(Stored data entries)
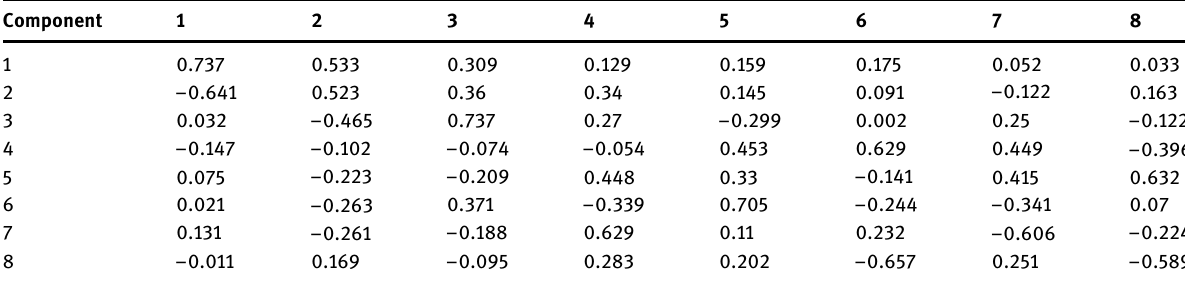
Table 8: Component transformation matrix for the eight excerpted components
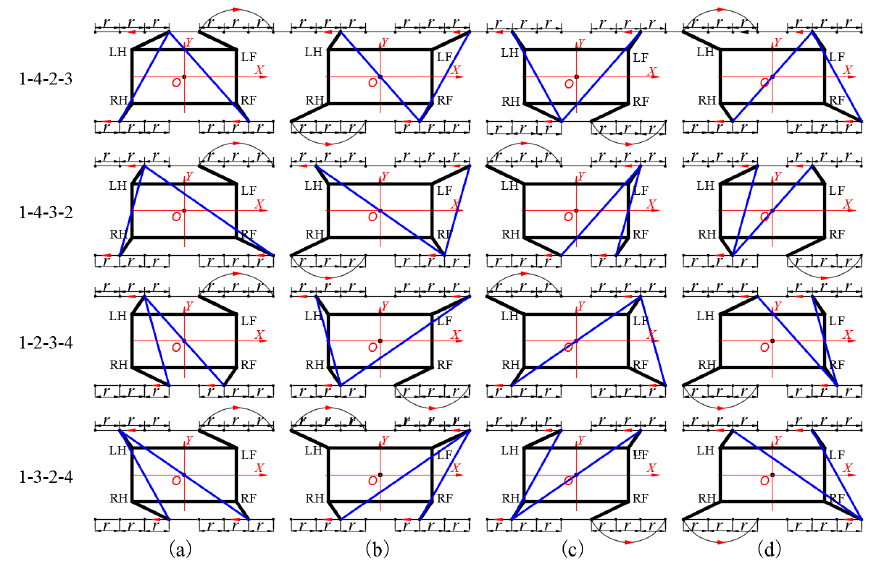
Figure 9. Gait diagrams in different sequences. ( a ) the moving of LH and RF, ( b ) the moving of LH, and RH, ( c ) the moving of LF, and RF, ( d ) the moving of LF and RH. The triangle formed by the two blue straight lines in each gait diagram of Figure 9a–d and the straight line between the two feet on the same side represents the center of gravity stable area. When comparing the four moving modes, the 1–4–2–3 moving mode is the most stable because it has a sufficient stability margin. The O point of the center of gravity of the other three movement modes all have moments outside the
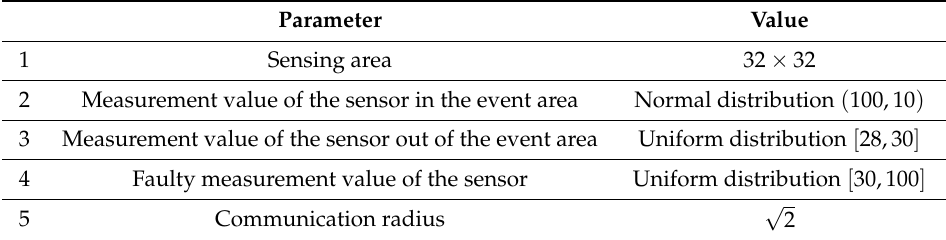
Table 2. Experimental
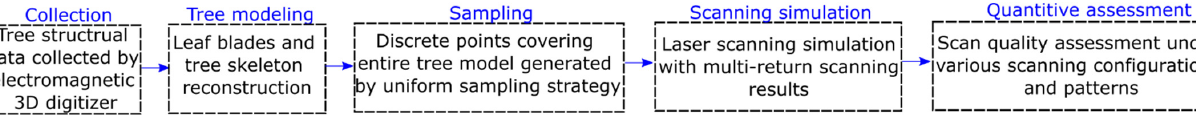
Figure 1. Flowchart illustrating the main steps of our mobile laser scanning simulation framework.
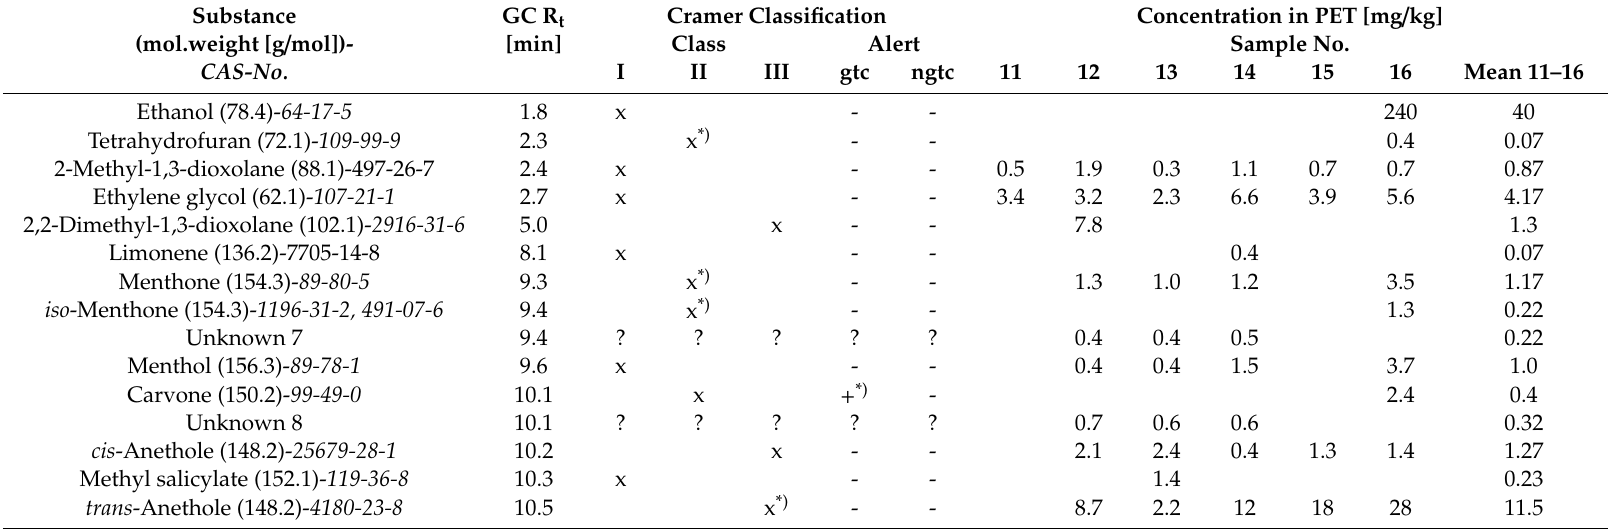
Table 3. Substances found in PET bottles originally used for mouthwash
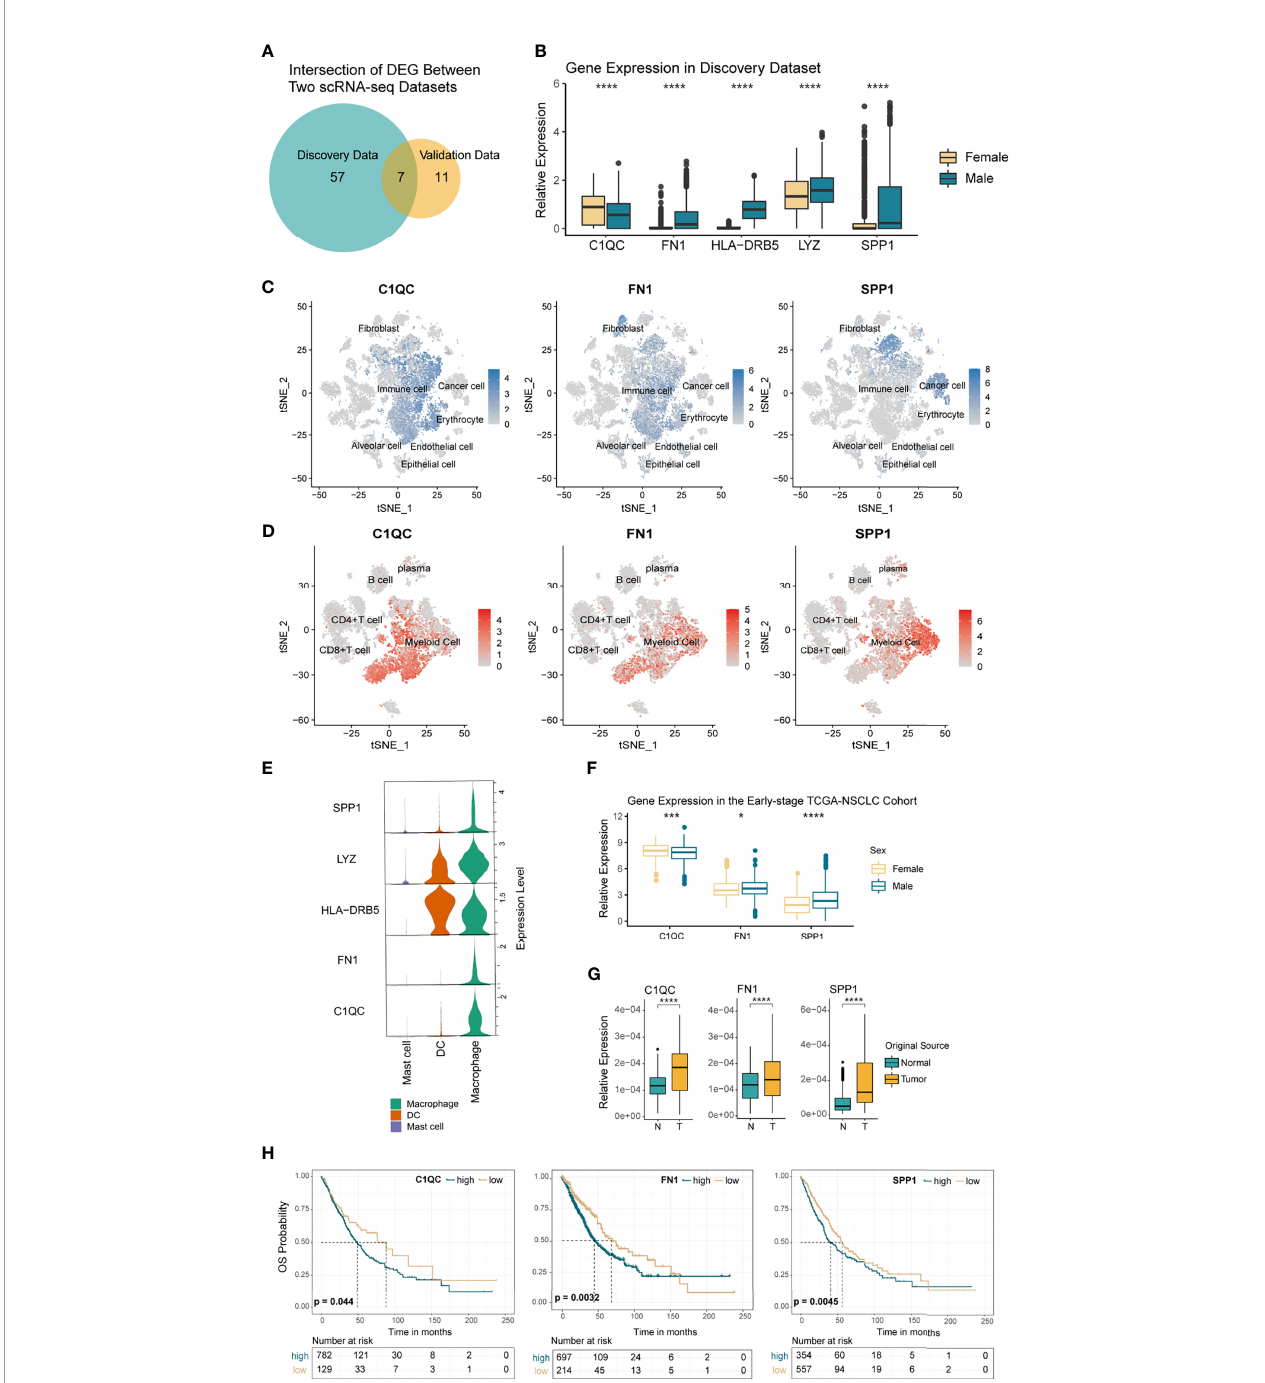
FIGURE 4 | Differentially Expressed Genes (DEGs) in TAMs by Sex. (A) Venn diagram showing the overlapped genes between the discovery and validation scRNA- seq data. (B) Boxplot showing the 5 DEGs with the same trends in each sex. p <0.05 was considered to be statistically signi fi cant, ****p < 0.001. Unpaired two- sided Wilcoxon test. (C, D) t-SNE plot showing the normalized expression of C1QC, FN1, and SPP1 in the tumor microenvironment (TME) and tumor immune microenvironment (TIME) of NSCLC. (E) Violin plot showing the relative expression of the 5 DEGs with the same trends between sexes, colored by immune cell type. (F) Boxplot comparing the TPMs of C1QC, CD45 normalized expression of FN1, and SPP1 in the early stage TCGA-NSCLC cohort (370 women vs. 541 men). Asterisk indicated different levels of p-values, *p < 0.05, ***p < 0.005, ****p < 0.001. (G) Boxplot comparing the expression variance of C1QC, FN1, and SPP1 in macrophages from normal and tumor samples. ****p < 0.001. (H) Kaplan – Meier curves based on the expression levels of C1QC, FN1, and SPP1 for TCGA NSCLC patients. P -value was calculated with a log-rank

| WHAT THE TASK ASKS |
An exact copy of the records above is needed, free of pictures.

| EXPECTED ANSWER |
Table 8: Component transformation matrix for the eight excerpted components
Figure 9. Gait diagrams in different sequences. ( a ) the moving of LH and RF, ( b ) the moving of LH, and RH, ( c ) the moving of LF, and RF, ( d ) the moving of LF and RH. The triangle formed by the two blue straight lines in each gait diagram of Figure 9a–d and the straight line between the two feet on the same side represents the center of gravity stable area. When comparing the four moving modes, the 1–4–2–3 moving mode is the most stable because it has a sufficient stability margin. The O point of the center of gravity of the other three movement modes all have moments outside the
Table 2. Experimental
Figure 1. Flowchart illustrating the main steps of our mobile laser scanning simulation framework.
Table 3. Substances found in PET bottles originally used for mouthwash
FIGURE 4 | Differentially Expressed Genes (DEGs) in TAMs by Sex. (A) Venn diagram showing the overlapped genes between the discovery and validation scRNA- seq data. (B) Boxplot showing the 5 DEGs with the same trends in each sex. p <0.05 was considered to be statistically signi fi cant, ****p < 0.001. Unpaired two- sided Wilcoxon test. (C, D) t-SNE plot showing the normalized expression of C1QC, FN1, and SPP1 in the tumor microenvironment (TME) and tumor immune microenvironment (TIME) of NSCLC. (E) Violin plot showing the relative expression of the 5 DEGs with the same trends between sexes, colored by immune cell type. (F) Boxplot comparing the TPMs of C1QC, CD45 normalized expression of FN1, and SPP1 in the early stage TCGA-NSCLC cohort (370 women vs. 541 men). Asterisk indicated different levels of p-values, *p < 0.05, ***p < 0.005, ****p < 0.001. (G) Boxplot comparing the expression variance of C1QC, FN1, and SPP1 in macrophages from normal and tumor samples. ****p < 0.001. (H) Kaplan – Meier curves based on the expression levels of C1QC, FN1, and SPP1 for TCGA NSCLC patients. P -value was calculated with a log-rank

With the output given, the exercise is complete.